You can't say "\u" + "0000", because the parsing of escape sequences happens early in the process, before the actual compilation begins. By the time the strings would be tacked together, escape sequences are already parsed and won't be again. And since \u is not a valid escape sequence on its own, you get an error about it.

cHao
  • 84,970
  • 20
  • 145
  • 172
2

You can't separate a string literal like that. The special sequence inside the quotes is a directive to the compiler to insert the relevant Unicode character at compile time so if you break it into two pieces it is no longer recognized as a directive.
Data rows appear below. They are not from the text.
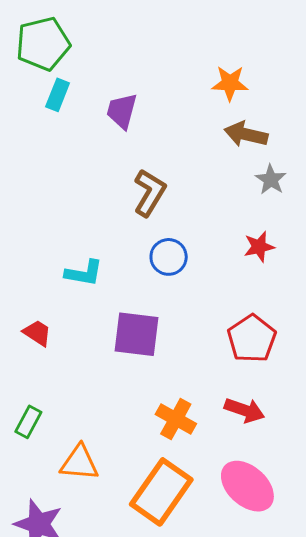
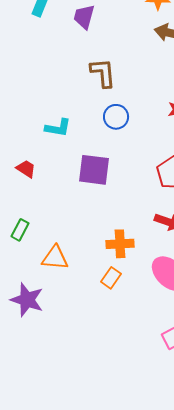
brown L-shape: (150, 193) -> (103, 73), turned -36
orange cross: (176, 419) -> (120, 244), moved, turned -32
orange rectangle: (161, 492) -> (111, 278), size x0.5

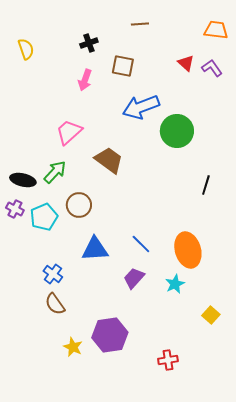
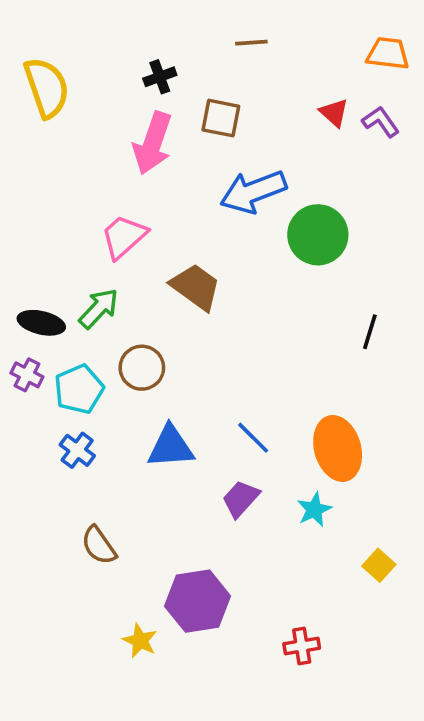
yellow semicircle: (26, 49) -> (47, 88), size x1.6
pink arrow: (85, 80) -> (153, 143), size x1.6
blue cross: (53, 274) -> (77, 450), moved
yellow star: (73, 347) -> (140, 641), moved

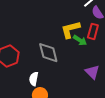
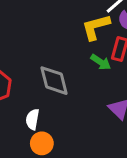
yellow L-shape: (70, 29) -> (96, 27), moved

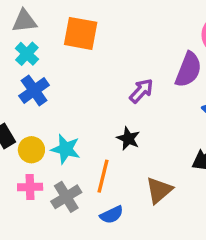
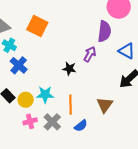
orange square: (81, 33) -> (37, 26), turned 30
purple arrow: (141, 91) -> (90, 54), moved
black star: (128, 138) -> (69, 69), moved

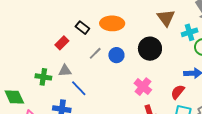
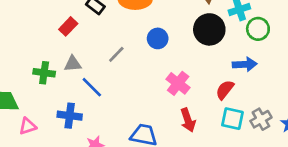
black circle: (150, 49) -> (209, 29), moved
gray line: (95, 53) -> (116, 54), moved
blue circle: (116, 55) -> (158, 38), moved

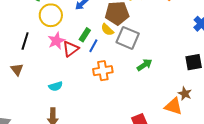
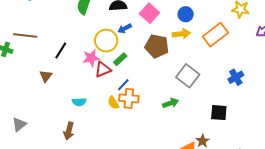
yellow circle: (51, 15) -> (106, 41), moved
yellow semicircle: (107, 30) -> (113, 103), moved
gray square: (128, 38) -> (188, 76), moved
blue line: (93, 46) -> (123, 85), moved

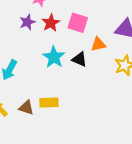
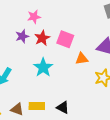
black triangle: (79, 59) -> (63, 108), moved

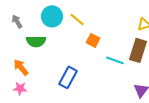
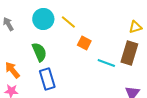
green semicircle: (36, 41) -> (39, 52), moved, turned -114
blue rectangle: (68, 77) -> (47, 79), moved, turned -45

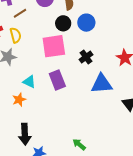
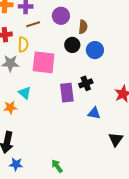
pink square: (54, 46) -> (44, 62), moved
purple rectangle: (57, 80) -> (67, 93), moved
blue triangle: (102, 84) -> (94, 113), size x0.6

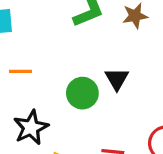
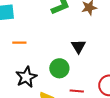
green circle: (82, 93) -> (59, 68), moved

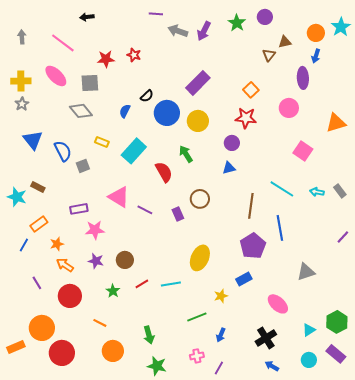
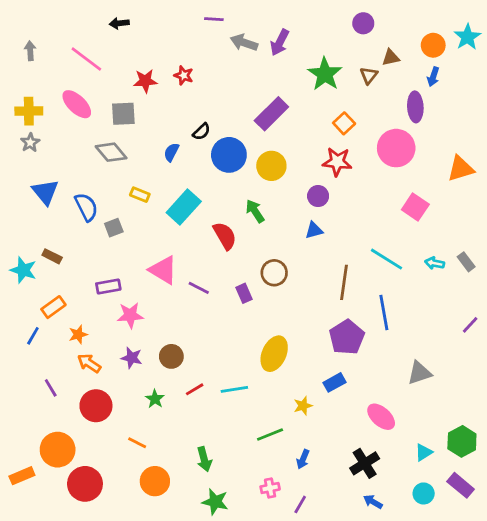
green star: (237, 23) -> (325, 74), moved, size x1.4
pink circle: (289, 108) -> (396, 148), size x1.4

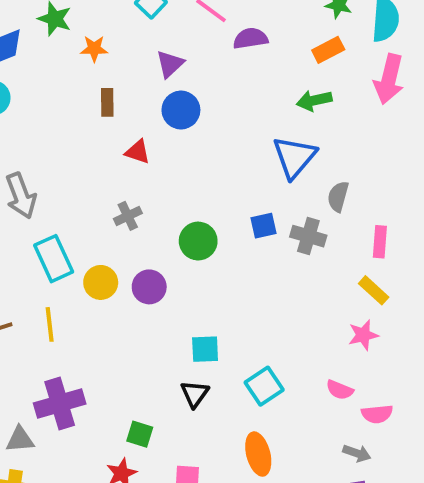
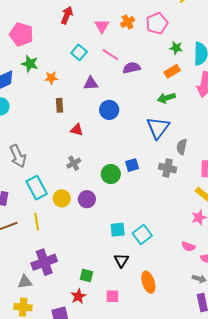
purple triangle: (170, 64) -> (91, 83), turned 42
blue circle: (181, 110) -> (109, 110), moved
blue square: (263, 226) -> (132, 165), moved
cyan square: (264, 386) -> (142, 234), moved
black triangle: (195, 394) -> (121, 260), moved

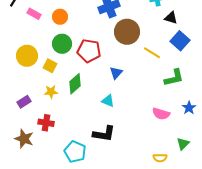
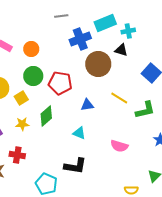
black triangle: (171, 18) -> (121, 50), moved
yellow line: (152, 53) -> (119, 98), moved
yellow square: (50, 66) -> (21, 98), turned 32
blue triangle: (116, 73) -> (87, 105), turned 40
pink semicircle: (161, 114) -> (119, 146), moved

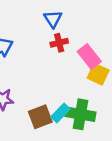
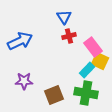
cyan rectangle: (60, 113) -> (87, 70), moved

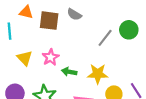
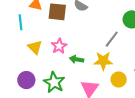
gray line: (105, 38) -> (112, 39), moved

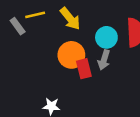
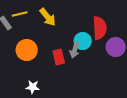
cyan circle: (106, 37) -> (83, 41), moved
orange circle: (71, 55) -> (27, 50), moved

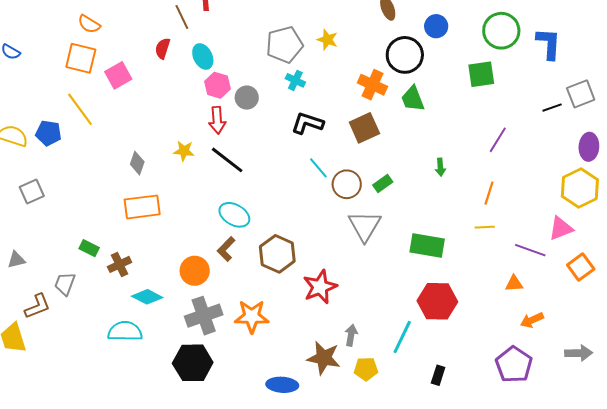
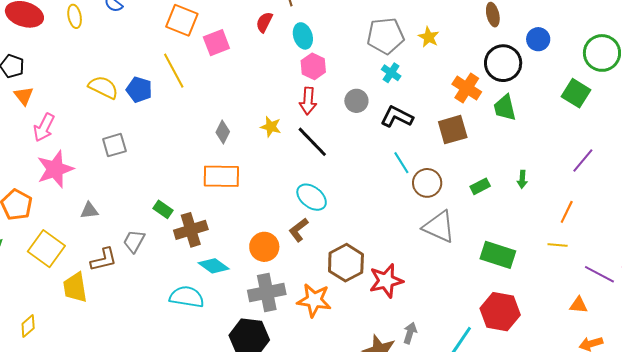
green square: (481, 74) -> (576, 93), turned 32
gray circle: (247, 98) -> (356, 101), moved
green rectangle: (383, 183) -> (480, 186), moved
gray triangle: (365, 226) -> (439, 227), turned -45
brown hexagon: (277, 254) -> (346, 263), moved
brown cross: (119, 264) -> (191, 230), size x1.4

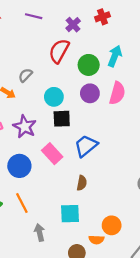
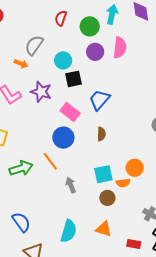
red semicircle: (59, 51) -> (61, 18), size x0.7
gray semicircle: (25, 75) -> (34, 45), size x1.5
blue circle: (19, 166) -> (63, 138), moved
cyan square: (70, 214) -> (103, 174), moved

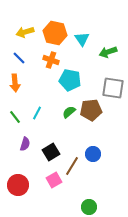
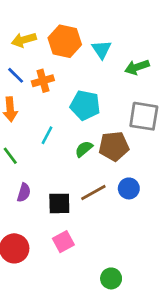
orange cross: (51, 60) -> (43, 81), moved, turned -35
cyan line: (37, 113) -> (47, 135), moved
black square: (51, 152) -> (59, 203), turned 30
blue circle: (93, 154) -> (129, 188), moved
brown line: (72, 166) -> (93, 193), moved, turned 30

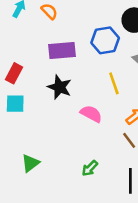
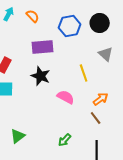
blue hexagon: (105, 40) -> (70, 26), moved

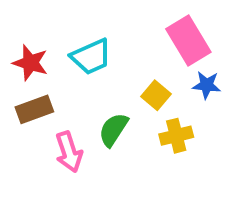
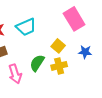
blue star: (207, 85) -> (85, 52), moved
yellow cross: (176, 136) -> (59, 66), moved

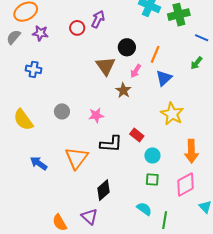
To programatically generate a UTF-16 character based on its Unicode codepoint number you could use the Standard Library Unicode converson functions. Unfortunately there is no direct conversion between UTF-32 (Unicode codepoints) and UTF-16 so you have to go through UTF-8 as an intermediate value:

// UTF-16 may contain either one or two char16_t characters so
// we return a string to potentially contain both.
///
std::u16string codepoint_to_utf16(char32_t cp)
{
    // convert UTF-32 (standard unicode codepoint) to UTF-8 intermediate value
    char utf8[4];
    char* end_of_utf8;

    {
        char32_t const* from = &cp;

        std::mbstate_t mbs;
        std::codecvt_utf8<char32_t> ccv;

        if(ccv.out(mbs, from, from + 1, from, utf8, utf8 + 4, end_of_utf8))
            throw std::runtime_error("bad conversion");
    }

    // Now convert the UTF-8 intermediate value to UTF-16

    char16_t utf16[2];
    char16_t* end_of_utf16;

    {
        char const* from = nullptr;

        std::mbstate_t mbs;
        std::codecvt_utf8_utf16<char16_t> ccv;

        if(ccv.in(mbs, utf8, end_of_utf8, from, utf16, utf16 + 2, end_of_utf16))
            throw std::runtime_error("bad conversion");
    }

    return {utf16, end_of_utf16};
}

int main()
{
    std::u16string s; // can hold UTF-16

    // iterate through some Greek codepoint values
    for(char32_t u = 0x03b1; u < 0x03c9; ++u)
    {
        // append the converted UTF-16 characters to our string
        s += codepoint_to_utf16(u);
    }

    //  do whatever you want with s here...    
}
Galik
  • 47,303
  • 4
  • 80
  • 117
1

What you're trying to do is not possible. C++ parsing is split into multiple phases. Per [lex.phases], escape sequences (in phase 5) are escaped before adjacent string literals are concatenated (phase 6).